- [WORK INSTRUCTION]: Copy all the records word for word, apart from any pictures.

(Document images with source code)
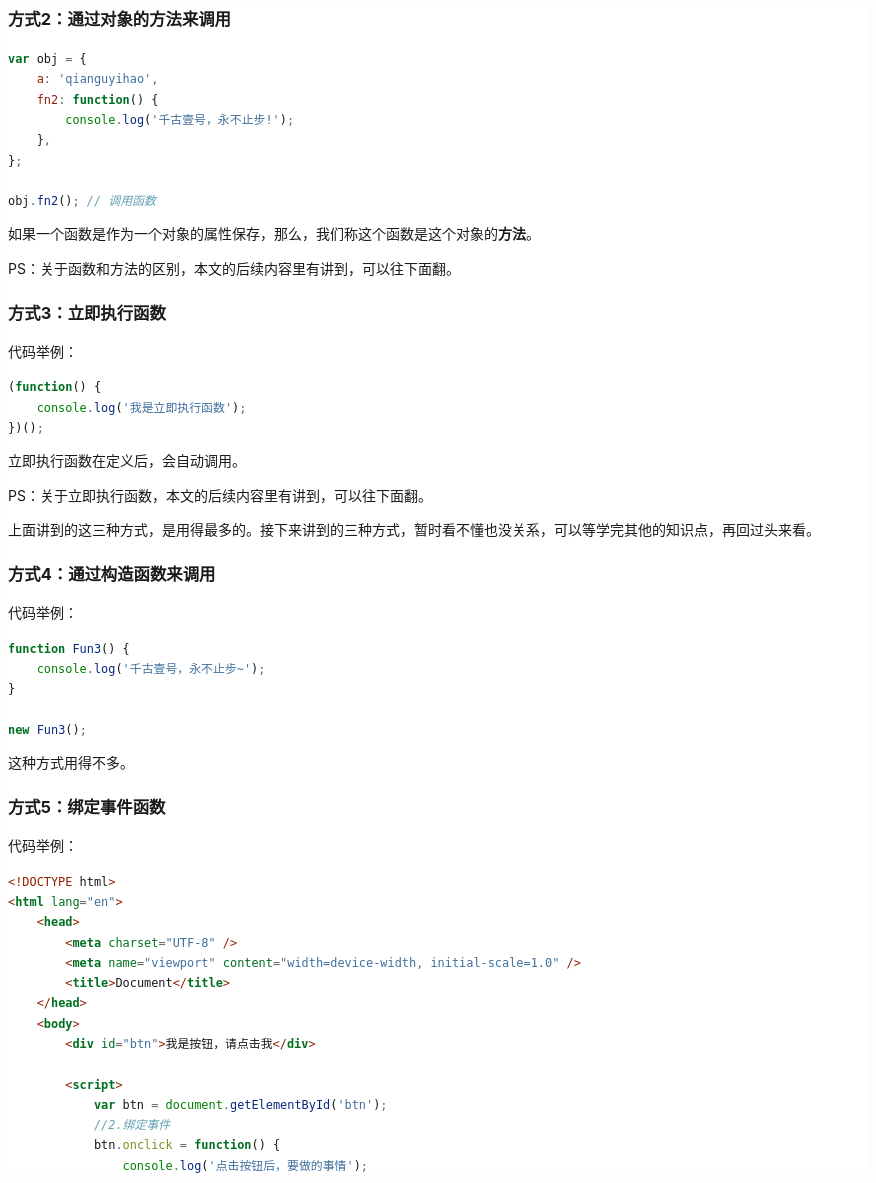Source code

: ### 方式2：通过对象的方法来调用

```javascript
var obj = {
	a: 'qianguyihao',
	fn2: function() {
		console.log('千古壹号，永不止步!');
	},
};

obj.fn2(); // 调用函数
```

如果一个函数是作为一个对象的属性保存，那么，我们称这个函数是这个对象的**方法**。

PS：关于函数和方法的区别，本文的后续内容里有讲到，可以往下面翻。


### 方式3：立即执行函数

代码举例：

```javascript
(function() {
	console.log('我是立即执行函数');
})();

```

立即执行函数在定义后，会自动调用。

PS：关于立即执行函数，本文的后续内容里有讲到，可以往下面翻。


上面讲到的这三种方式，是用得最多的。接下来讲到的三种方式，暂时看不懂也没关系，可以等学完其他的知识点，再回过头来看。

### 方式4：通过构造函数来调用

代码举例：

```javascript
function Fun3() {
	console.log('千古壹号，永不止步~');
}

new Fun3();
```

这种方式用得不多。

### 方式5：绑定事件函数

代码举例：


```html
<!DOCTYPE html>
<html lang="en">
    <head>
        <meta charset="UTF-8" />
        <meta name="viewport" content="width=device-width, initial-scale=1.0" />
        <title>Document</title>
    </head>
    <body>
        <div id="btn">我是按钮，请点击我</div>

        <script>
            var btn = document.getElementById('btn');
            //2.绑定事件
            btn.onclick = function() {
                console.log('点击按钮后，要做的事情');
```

- [OUTPUT BELOW]:
Source code

: ### 方式2：通过对象的方法来调用

```javascript
var obj = {
	a: 'qianguyihao',
	fn2: function() {
		console.log('千古壹号，永不止步!');
	},
};

obj.fn2(); // 调用函数
```

如果一个函数是作为一个对象的属性保存，那么，我们称这个函数是这个对象的**方法**。

PS：关于函数和方法的区别，本文的后续内容里有讲到，可以往下面翻。


### 方式3：立即执行函数

代码举例：

```javascript
(function() {
	console.log('我是立即执行函数');
})();

```

立即执行函数在定义后，会自动调用。

PS：关于立即执行函数，本文的后续内容里有讲到，可以往下面翻。


上面讲到的这三种方式，是用得最多的。接下来讲到的三种方式，暂时看不懂也没关系，可以等学完其他的知识点，再回过头来看。

### 方式4：通过构造函数来调用

代码举例：

```javascript
function Fun3() {
	console.log('千古壹号，永不止步~');
}

new Fun3();
```

这种方式用得不多。

### 方式5：绑定事件函数

代码举例：


```html
<!DOCTYPE html>
<html lang="en">
    <head>
        <meta charset="UTF-8" />
        <meta name="viewport" content="width=device-width, initial-scale=1.0" />
        <title>Document</title>
    </head>
    <body>
        <div id="btn">我是按钮，请点击我</div>

        <script>
            var btn = document.getElementById('btn');
            //2.绑定事件
            btn.onclick = function() {
                console.log('点击按钮后，要做的事情');
```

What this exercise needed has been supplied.